Daniel Jones was a 20th-century phonetician who came up with the idea of “cardinal vowels”. These are a bit like reference vowels with which we can compare and contrast vowels of the languages of the world. The cardinal vowels are arranged on a grid formation shown below. Vowels on the right of a pair are rounded (i.e. lips pursed into a circle- think French and Swedish vowels or how someone from Cardiff might say “ear”), whilst vowels on the left of the pairs are unrounded (i.e. pronounced with spread lips). There are two axes: height (running vertically) and frontness/backness (running laterally). 

Cardinal vowels on a vowel chart

Height is referring to jaw height, i.e. how open the mouth is when the vowel is pronounced. So /ɑ/ is said with a gaping at-the-dentist style mouth, whereas /u/ is made with a very narrow mouth opening.

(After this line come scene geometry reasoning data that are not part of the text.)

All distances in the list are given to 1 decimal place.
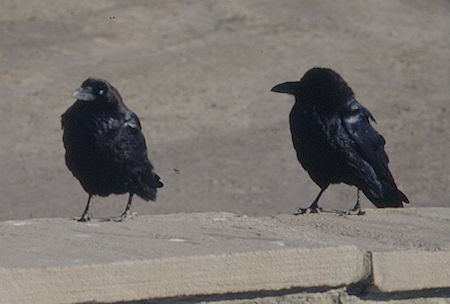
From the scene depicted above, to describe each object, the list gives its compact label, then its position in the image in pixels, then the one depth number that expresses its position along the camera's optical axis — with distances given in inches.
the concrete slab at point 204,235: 247.3
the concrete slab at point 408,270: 254.1
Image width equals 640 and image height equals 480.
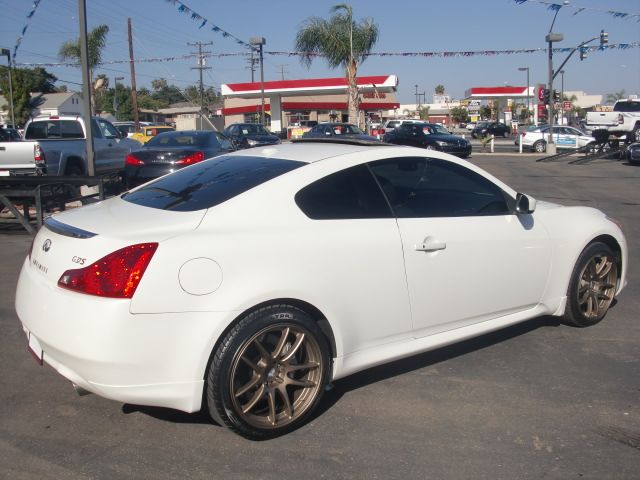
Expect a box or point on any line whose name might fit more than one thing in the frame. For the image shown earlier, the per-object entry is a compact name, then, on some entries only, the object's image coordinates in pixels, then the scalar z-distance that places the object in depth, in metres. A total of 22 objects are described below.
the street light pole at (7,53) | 23.12
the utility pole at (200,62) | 61.47
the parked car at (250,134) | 26.84
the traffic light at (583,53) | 29.74
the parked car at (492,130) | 56.97
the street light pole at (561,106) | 52.78
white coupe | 3.25
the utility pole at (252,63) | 59.54
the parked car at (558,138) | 34.12
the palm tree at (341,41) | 38.09
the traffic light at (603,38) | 28.64
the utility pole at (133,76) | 37.77
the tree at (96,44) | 41.53
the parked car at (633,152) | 23.47
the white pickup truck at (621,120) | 27.45
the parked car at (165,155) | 12.89
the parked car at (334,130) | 28.15
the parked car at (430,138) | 27.30
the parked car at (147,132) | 34.22
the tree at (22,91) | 56.09
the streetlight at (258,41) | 31.33
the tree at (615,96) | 108.88
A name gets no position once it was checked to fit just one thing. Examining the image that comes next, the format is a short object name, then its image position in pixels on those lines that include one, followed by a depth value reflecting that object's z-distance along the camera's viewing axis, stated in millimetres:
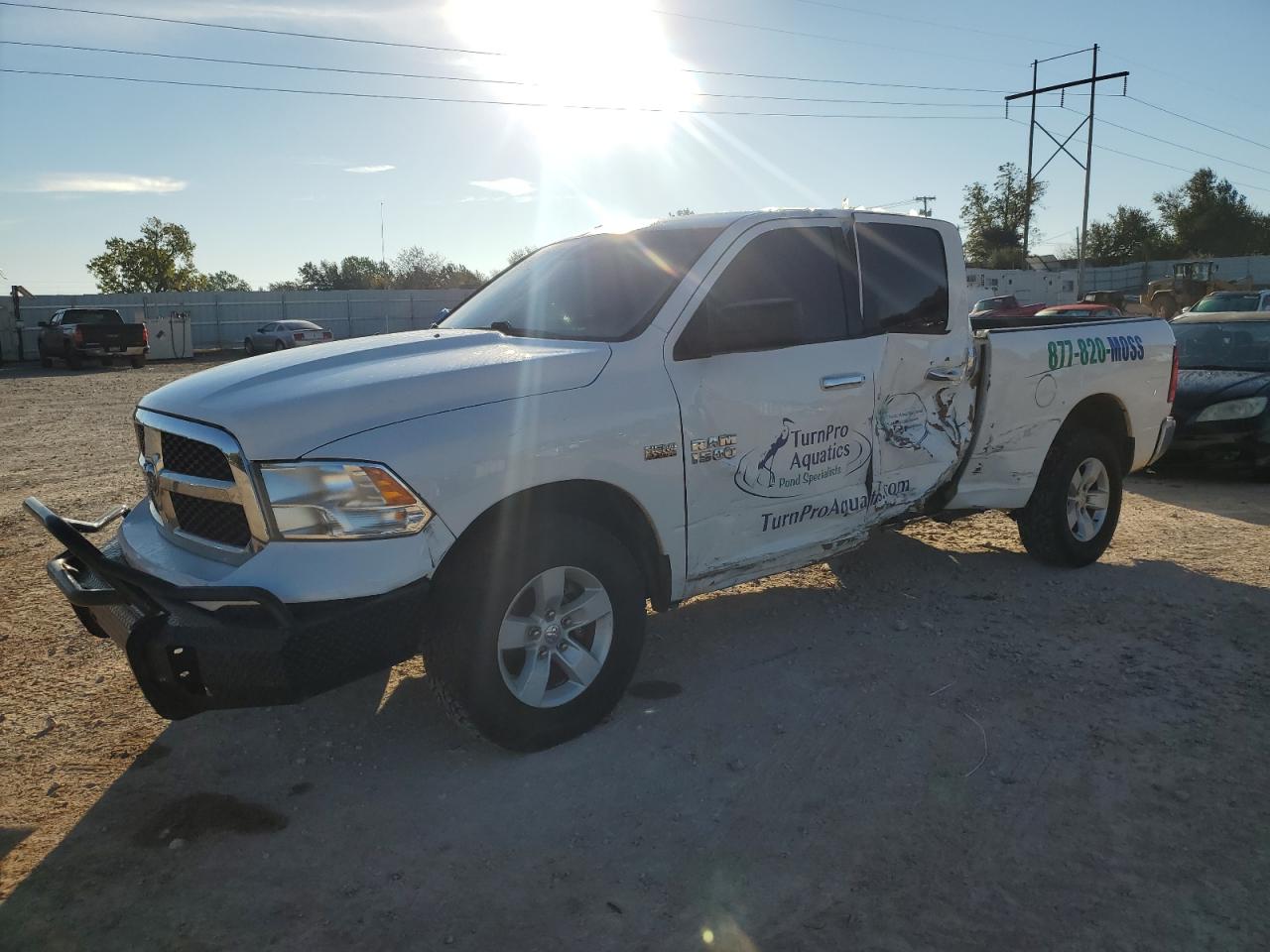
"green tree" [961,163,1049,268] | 66862
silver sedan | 33906
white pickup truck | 2922
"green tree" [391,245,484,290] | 64819
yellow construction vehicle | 33500
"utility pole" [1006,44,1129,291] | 41688
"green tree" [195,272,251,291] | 90319
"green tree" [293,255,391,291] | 70812
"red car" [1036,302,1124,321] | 16703
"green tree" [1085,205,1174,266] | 78125
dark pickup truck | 26359
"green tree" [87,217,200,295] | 67000
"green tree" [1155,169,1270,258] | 76250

Fronted means that the tongue is further forward (or at least that’s one definition- really there’s also just something about /i, e/ and the rest of the front ones that just sounds more “front” than the ones at the back. Whilst the quality of the vowel is determined by height and frontness, there’s also the dimension of roundness. This means we can have two vowels with exactly the same height and frontness, but which differ as one is rounded and one is unrounded. For example, if you were struggling to say the Swedish vowel written as ö in the word nöt (nut), you could aim for the unrounded cardinal vowel /e/ and then round your lips to make the rounded /ø/ sound.

Welsh Vowel Quad

Screenshot 2019-06-10 at 12.07.42 - Edited

A work in progress! Southern Welsh vowels (N.b. these aren’t IPA symbols)

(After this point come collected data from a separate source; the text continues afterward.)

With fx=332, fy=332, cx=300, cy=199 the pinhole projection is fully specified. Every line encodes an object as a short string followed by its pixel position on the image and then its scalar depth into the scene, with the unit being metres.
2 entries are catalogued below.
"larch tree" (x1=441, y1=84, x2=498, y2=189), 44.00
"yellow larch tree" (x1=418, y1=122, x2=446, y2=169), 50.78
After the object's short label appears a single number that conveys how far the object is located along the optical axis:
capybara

This quadrilateral uses the actual letters of Welsh instead of phonetic symbols, but this doesn’t matter so much for teaching a phonemic (“phonetic”) language like Welsh where there is a(n almost) one-to-one correspondence between a letter or letter chain (called a grapheme) and a sound (called a phoneme).

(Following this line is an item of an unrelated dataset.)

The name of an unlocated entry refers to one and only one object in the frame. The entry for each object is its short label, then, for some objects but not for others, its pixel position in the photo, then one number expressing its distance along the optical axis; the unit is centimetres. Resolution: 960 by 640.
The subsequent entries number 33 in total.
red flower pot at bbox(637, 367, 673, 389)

A graph like this can be useful to help learners visualize the differences between the sounds they are trying to produce. It also goes beyond simple pronunciation instructions such as “if you see a circumflex over a vowel then it’s just a long version of that vowel”. This rule doesn’t quite cut it. and ŵ aren’t really just long and short versions of each other. w, e.g. in the word cwm (valley), sounds like the vowel in the word cup when said by a northern English speaker so that it rhymes with put, wheres the ŵ has a different quality. ŵ is produced slightly higher, with the mouth more closed and the tongue slightly further back.

One colleague described how the problem of pronunciation is amplified when teaching British learners as opposed to learners from other countries. My colleague pointed out the eager readiness of French people to correct learners’ pronunciation, however, she felt that Brits never deign to correct a non-native speaker’s pronunciation. The situation is perhaps amplified in London where every interaction with a person is in a different accent. Perhaps we also just need to be more direct with our learners who are often extremely anxious about improving their pronunciation and sounding comfortably intelligible. This is a problem learners want us to help them solve. I think by employing more phonetic methods we can expunge the embarrassment element from the process by equipping learners with the words they need to describe and analyse the sounds they are themselves aiming to produce. There’s a different between “I just can’t make that sound- I never get it right!” and a learner instead thinking “I need to say that vowel as rounded and not unrounded” or “I need to increase the height of my i sound”.